=== Source extract ===
This is the mail archive of the gcc-patches@gcc.gnu.org mailing list for the GCC project.


Index Nav: [Date Index] [Subject Index] [Author Index] [Thread Index]
Message Nav: [Date Prev] [Date Next] [Thread Prev] [Thread Next]
Other format: [Raw text]

Re: New GCC options for loop vectorization


On Mon, Sep 23, 2013 at 10:37 PM, Xinliang David Li <davidxl@google.com> wrote:
> Thanks. I modified the patch so that the max allowed peel iterations
> can be specified via a parameter. Testing on going. Ok for trunk ?

+DEFPARAM(PARAM_VECT_MAX_PEELING_FOR_ALIGNMENT,
+         "vect-max-peeling-for-alignment",
+         "Max number of loop peels to enhancement alignment of data
references in a loop",
+         -1, 0, 0)
=== Given entries ===
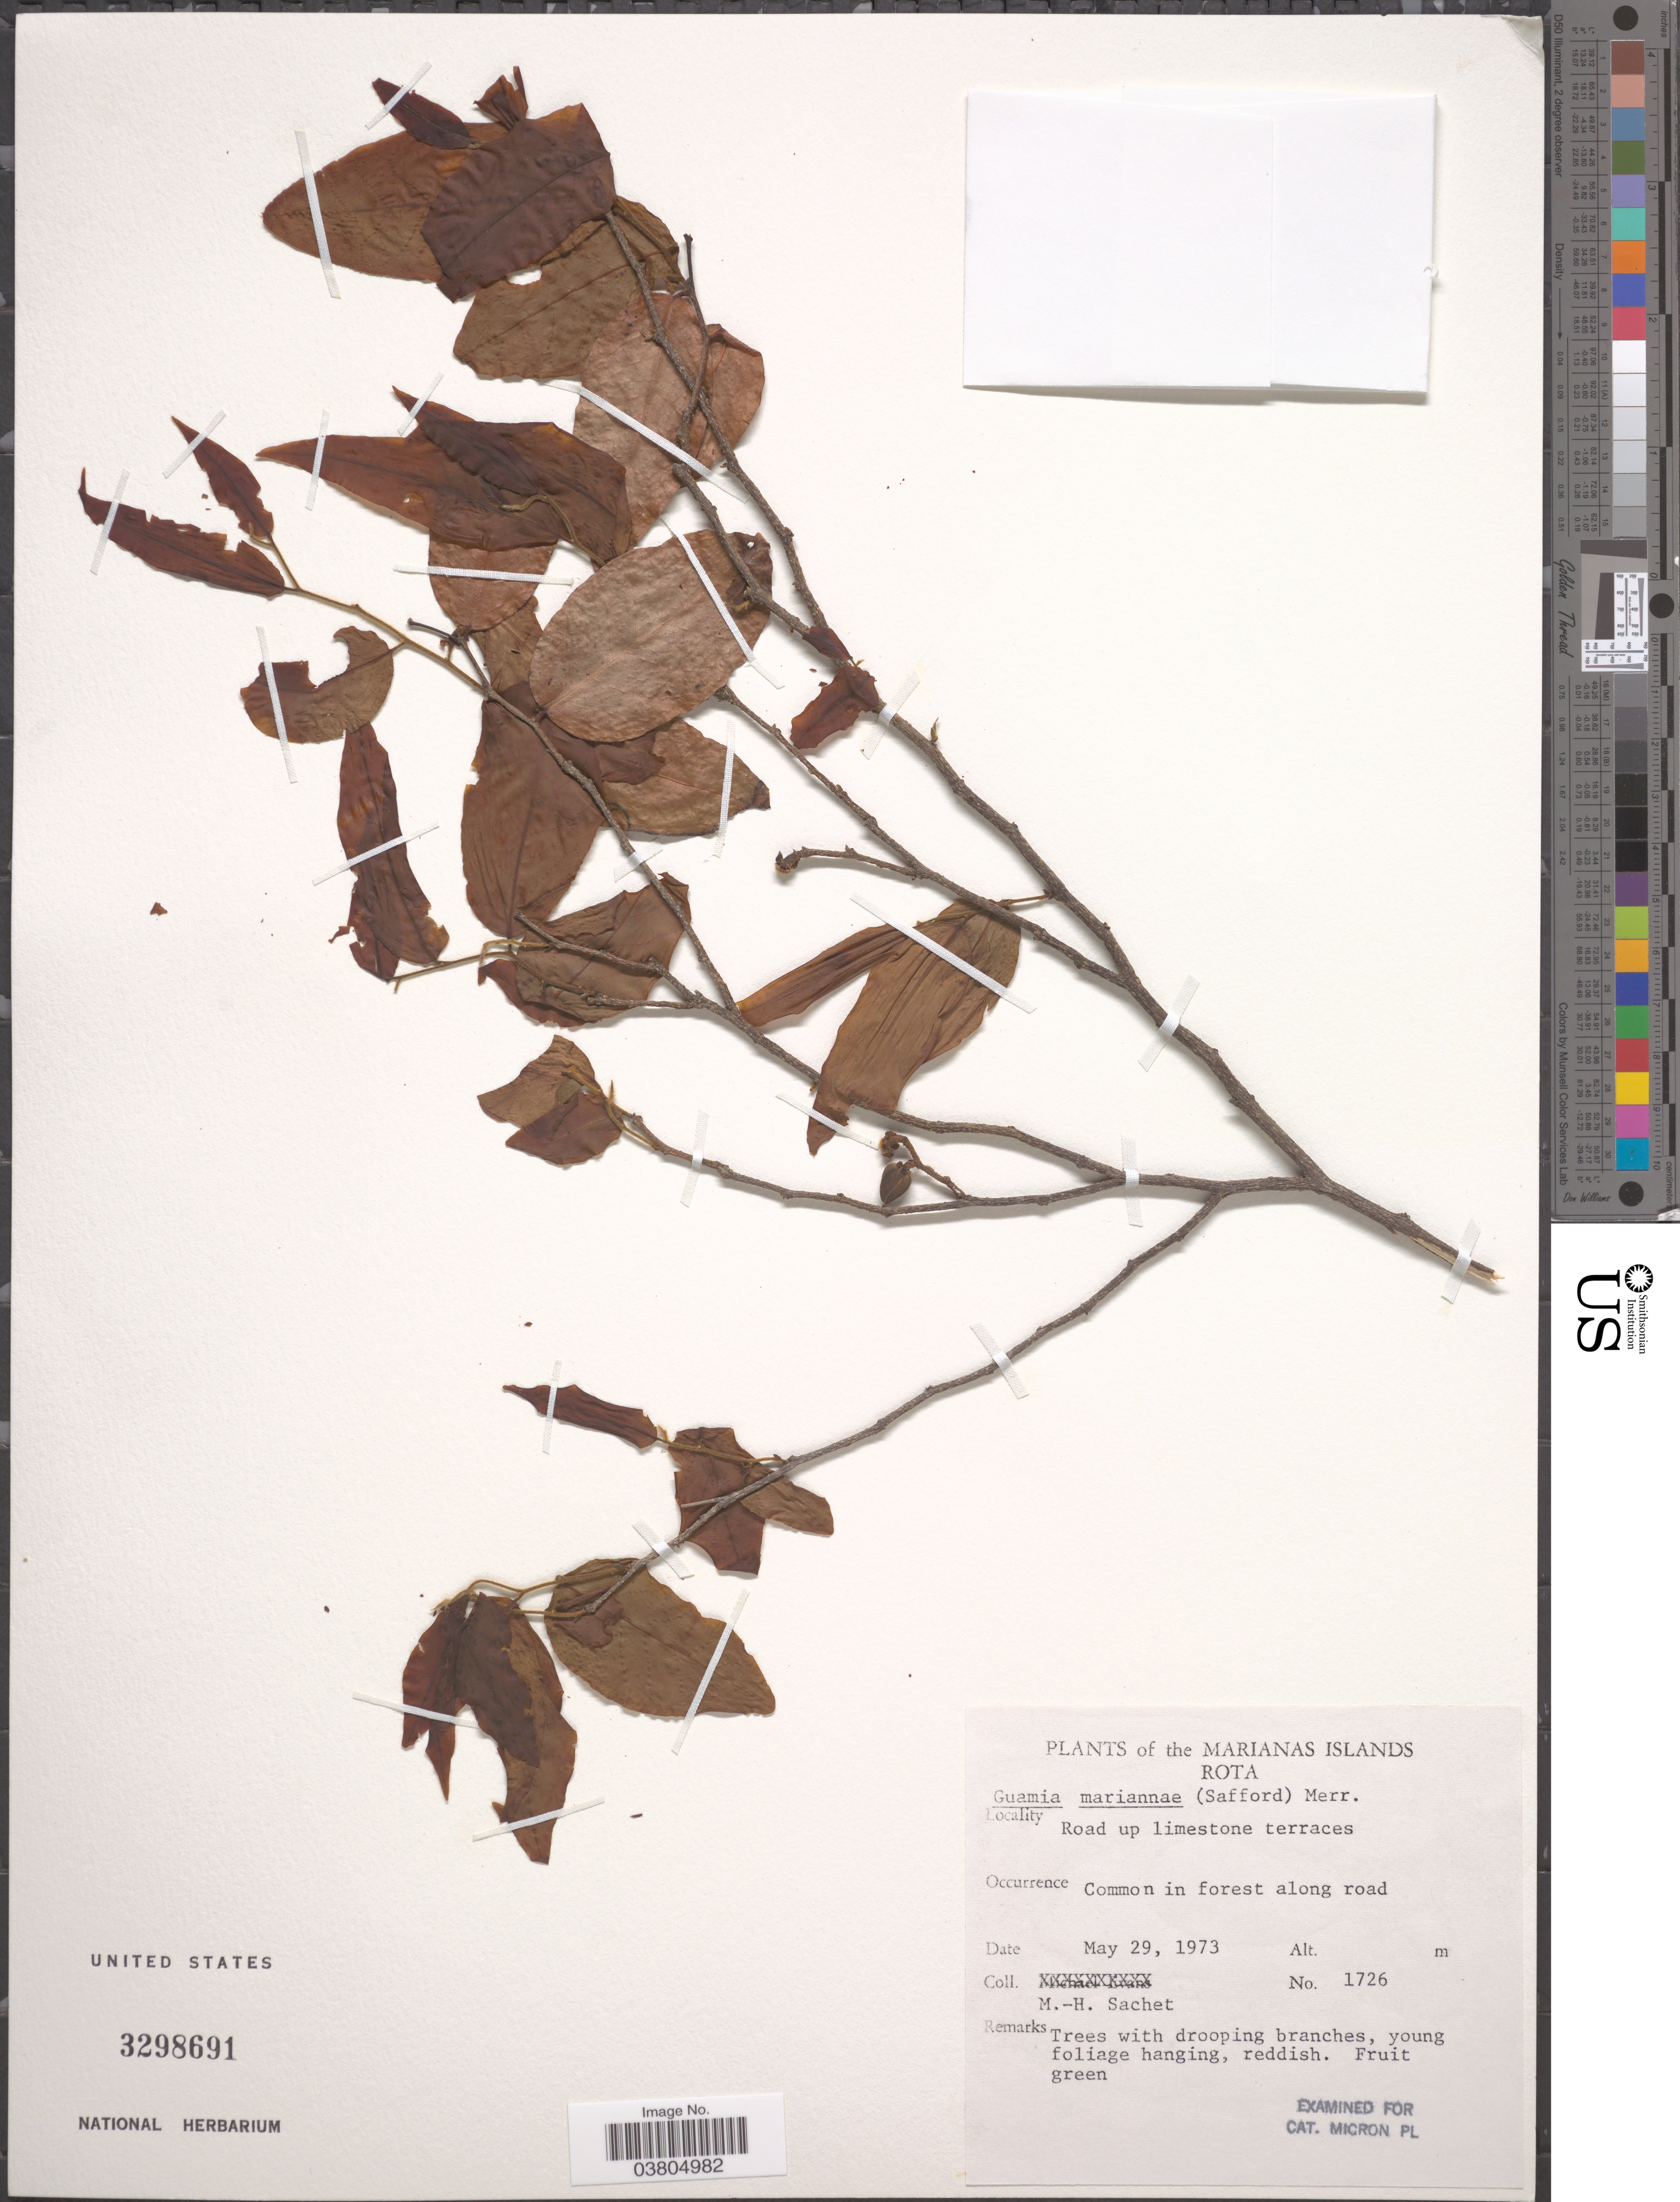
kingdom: Plantae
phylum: Tracheophyta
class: Magnoliopsida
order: Magnoliales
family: Annonaceae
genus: Meiogyne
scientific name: Meiogyne cylindrocarpa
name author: (Burck) Van Huesden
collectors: M.-H. Sachet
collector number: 1726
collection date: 1973-03-29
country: Northern Mariana Islands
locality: Marianas Islands. Rota. Road up limestone terraces. In forest along road.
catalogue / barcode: US 3298691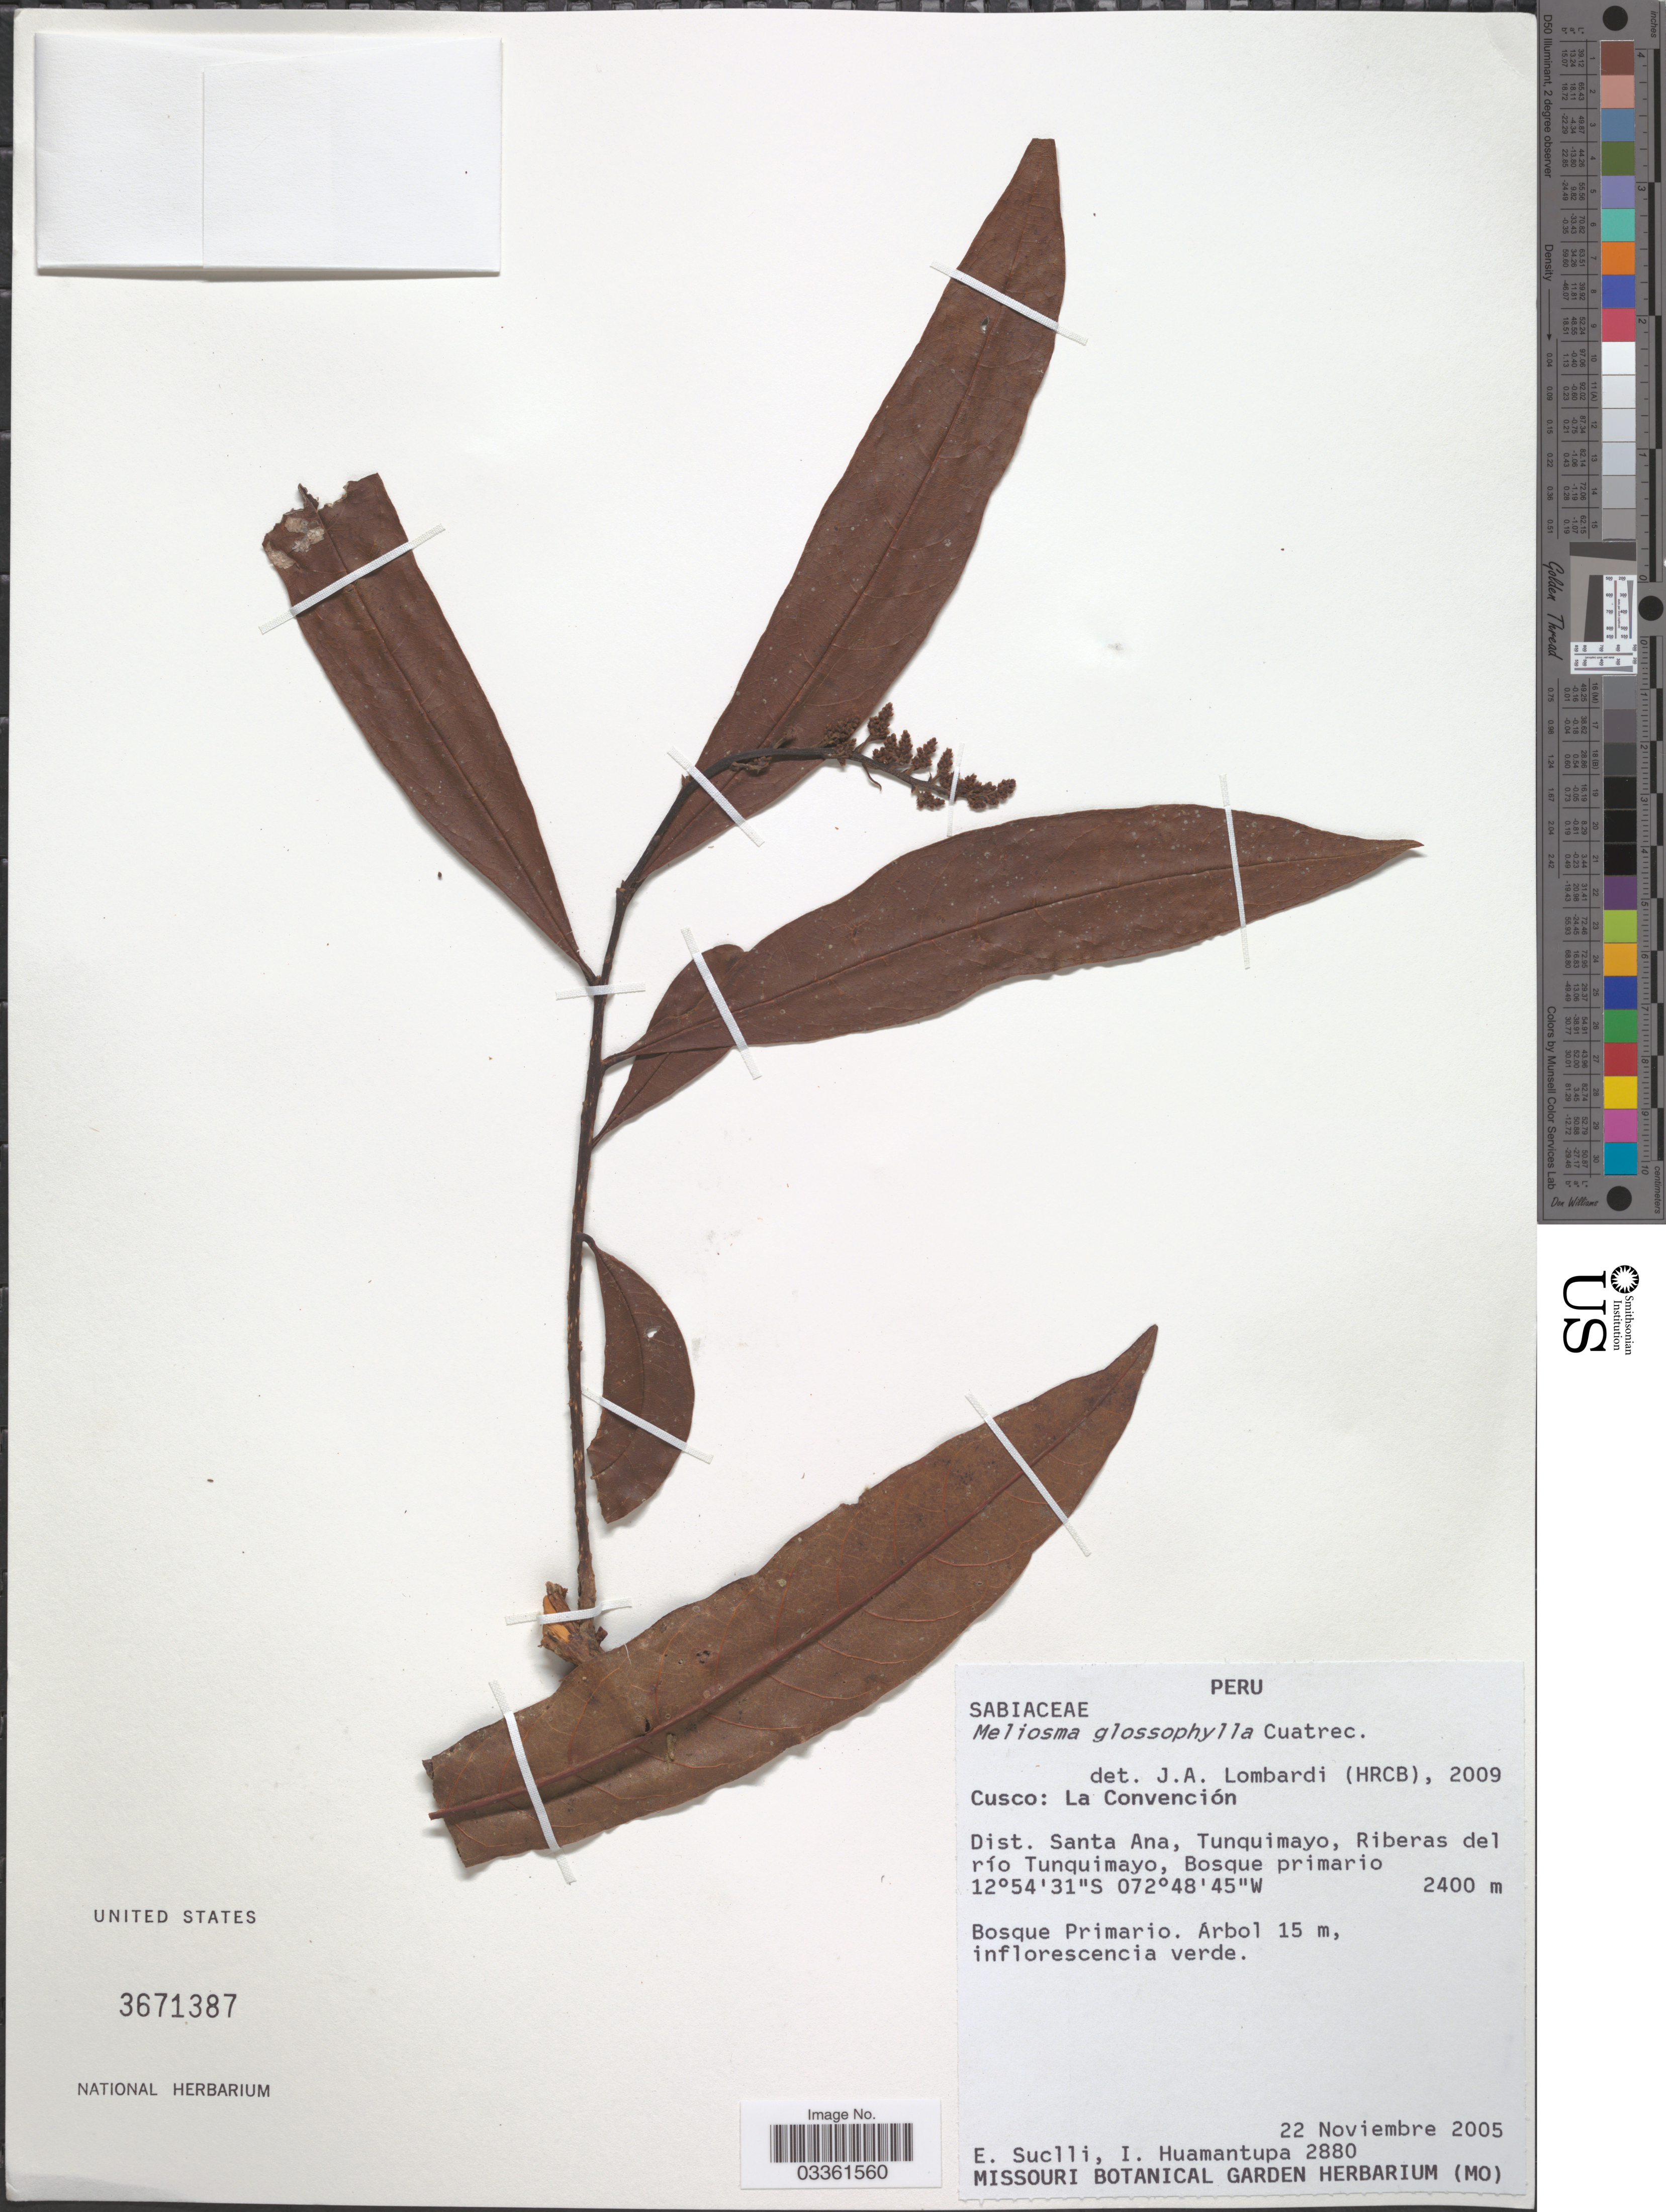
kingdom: Plantae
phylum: Tracheophyta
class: Magnoliopsida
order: Proteales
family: Sabiaceae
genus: Meliosma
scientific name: Meliosma glossophylla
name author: Cuatrec.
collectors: E. Suclli & I. Huamantupa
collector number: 2880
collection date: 2005-11-22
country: Peru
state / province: Cusco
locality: La Convención. Dist. Santa Ana, Tunquimayo, Riberas del río Tunquimayo.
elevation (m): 2400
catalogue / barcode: US 3671387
===
Written task =>
Extract the passage of the GCC mailing list message between "This is the" and "for trunk ?", inclusive. The data has no role here.

Complete response =>
This is the mail archive of the gcc-patches@gcc.gnu.org mailing list for the GCC project.


Index Nav: [Date Index] [Subject Index] [Author Index] [Thread Index]
Message Nav: [Date Prev] [Date Next] [Thread Prev] [Thread Next]
Other format: [Raw text]

Re: New GCC options for loop vectorization


On Mon, Sep 23, 2013 at 10:37 PM, Xinliang David Li <davidxl@google.com> wrote:
> Thanks. I modified the patch so that the max allowed peel iterations
> can be specified via a parameter. Testing on going. Ok for trunk ?